# Exercise goal
Look through the data below and extract, unchanged, the lines from the one that contains "root of tail: (998, 274)" to the one that contains "right back paw: (737, 354)", both included.

# Supplied records
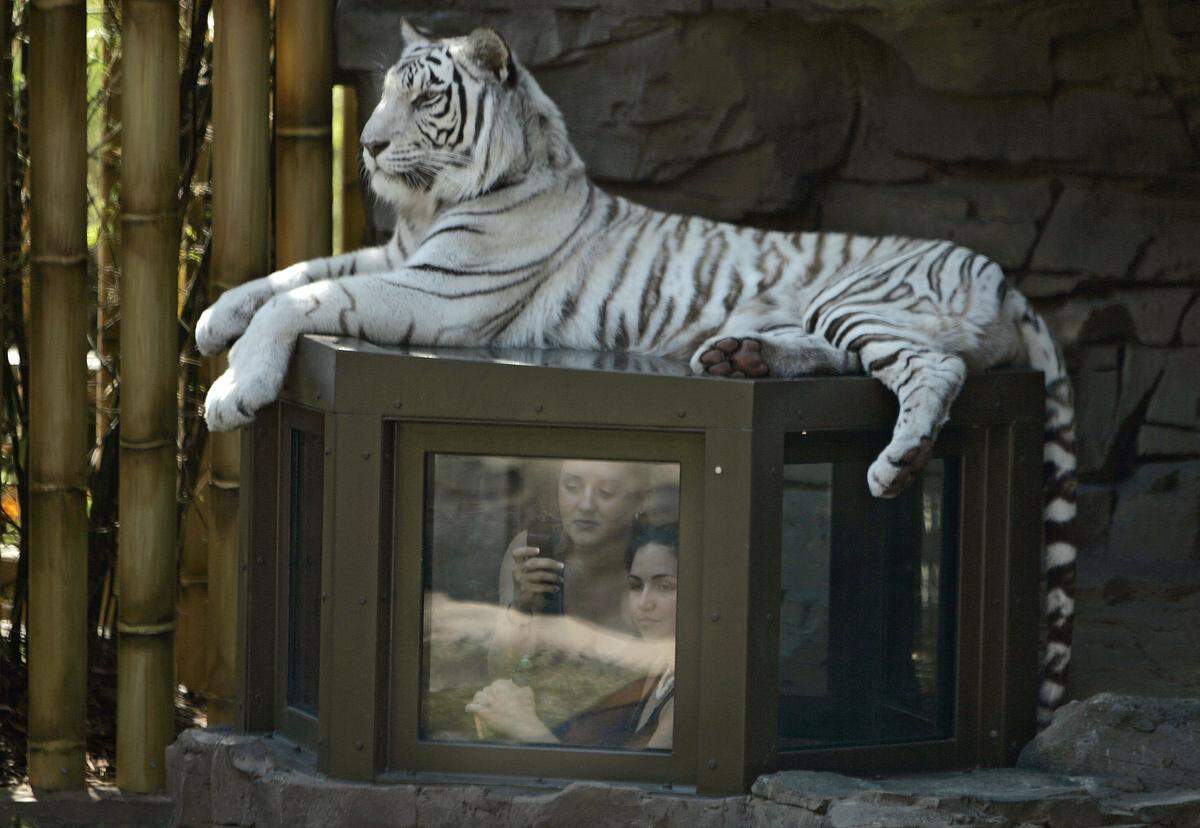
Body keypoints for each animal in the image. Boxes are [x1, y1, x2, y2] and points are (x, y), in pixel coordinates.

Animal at [196, 21, 1077, 724]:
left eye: (424, 101)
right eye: (382, 98)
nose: (370, 146)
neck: (434, 208)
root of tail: (998, 274)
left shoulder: (435, 291)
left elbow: (307, 296)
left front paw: (233, 390)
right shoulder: (396, 258)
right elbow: (297, 269)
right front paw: (212, 317)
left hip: (858, 302)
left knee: (934, 368)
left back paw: (896, 462)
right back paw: (737, 354)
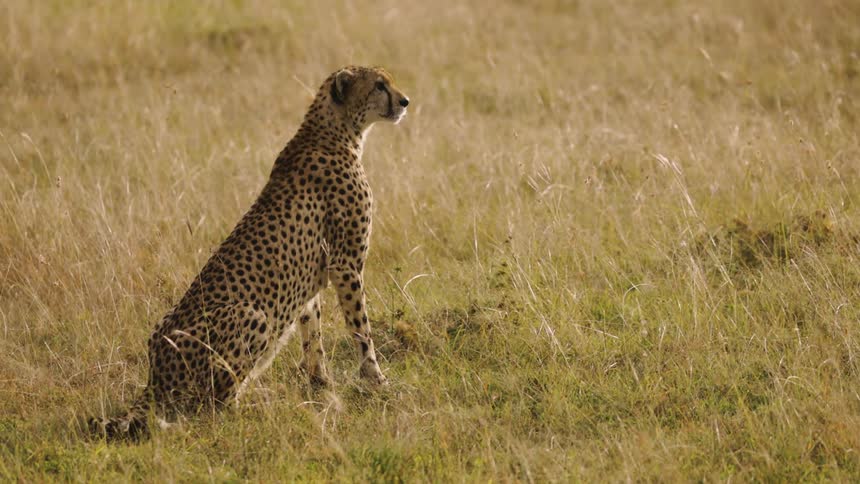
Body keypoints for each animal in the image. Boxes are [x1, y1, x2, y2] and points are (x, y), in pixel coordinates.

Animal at [90, 65, 410, 439]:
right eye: (379, 85)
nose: (405, 101)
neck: (336, 130)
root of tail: (155, 377)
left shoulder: (313, 276)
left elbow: (312, 331)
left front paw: (321, 384)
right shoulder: (346, 265)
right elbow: (361, 329)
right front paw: (377, 380)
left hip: (164, 327)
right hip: (251, 316)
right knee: (213, 405)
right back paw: (259, 403)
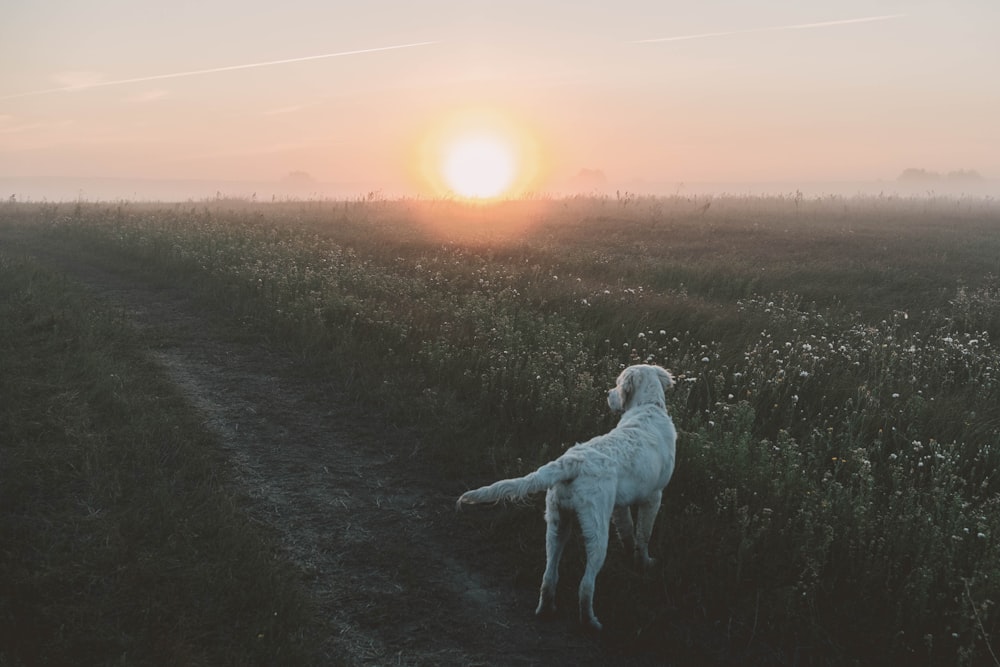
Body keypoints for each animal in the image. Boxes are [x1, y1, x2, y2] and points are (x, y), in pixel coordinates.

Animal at [458, 366, 676, 632]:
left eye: (616, 384)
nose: (608, 393)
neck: (648, 406)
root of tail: (570, 461)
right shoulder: (654, 497)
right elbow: (643, 536)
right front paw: (645, 563)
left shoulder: (620, 506)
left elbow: (628, 532)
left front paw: (630, 557)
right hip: (596, 532)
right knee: (586, 585)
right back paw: (591, 622)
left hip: (556, 523)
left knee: (548, 575)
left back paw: (546, 609)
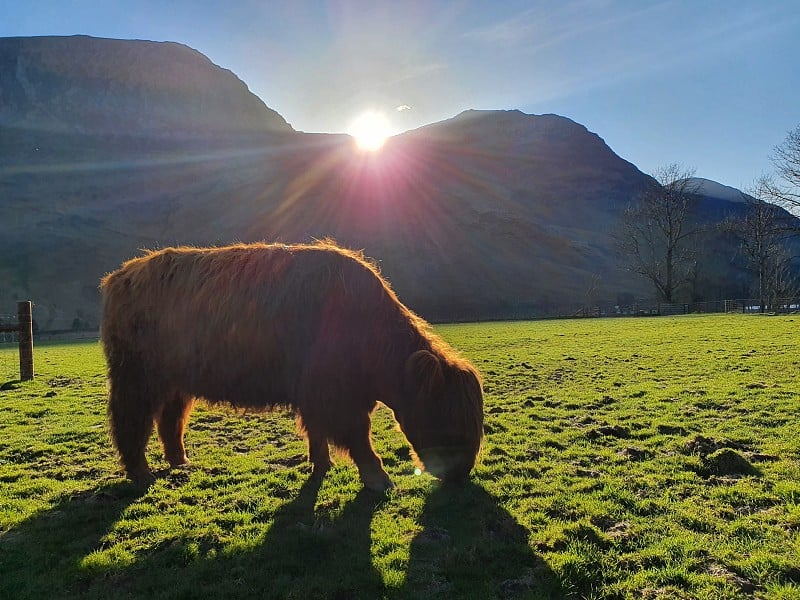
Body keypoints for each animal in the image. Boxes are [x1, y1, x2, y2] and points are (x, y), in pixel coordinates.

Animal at [103, 241, 484, 490]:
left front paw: (322, 465)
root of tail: (121, 275)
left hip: (176, 382)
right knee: (130, 419)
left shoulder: (316, 394)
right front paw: (379, 478)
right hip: (136, 376)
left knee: (170, 419)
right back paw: (140, 472)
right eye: (445, 414)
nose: (461, 472)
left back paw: (180, 461)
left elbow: (317, 432)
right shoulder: (337, 397)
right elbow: (358, 437)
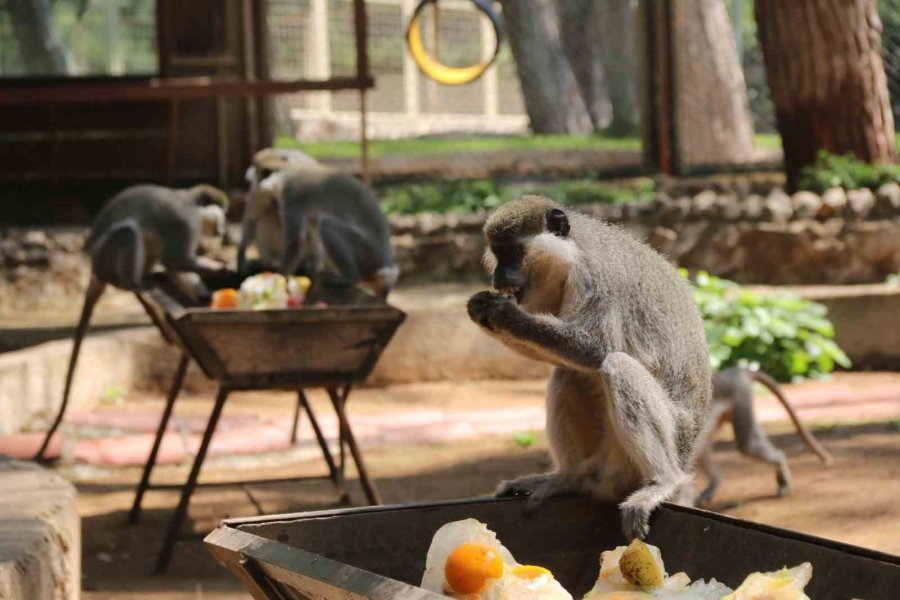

# Solution to this exercise
root of tail: (998, 274)
left shoulder: (435, 291)
left elbow: (307, 296)
left front paw: (233, 390)
right shoulder: (396, 258)
right elbow: (297, 269)
right front paw: (212, 317)
left hip: (858, 302)
left knee: (934, 368)
left back paw: (896, 462)
right back paw: (737, 354)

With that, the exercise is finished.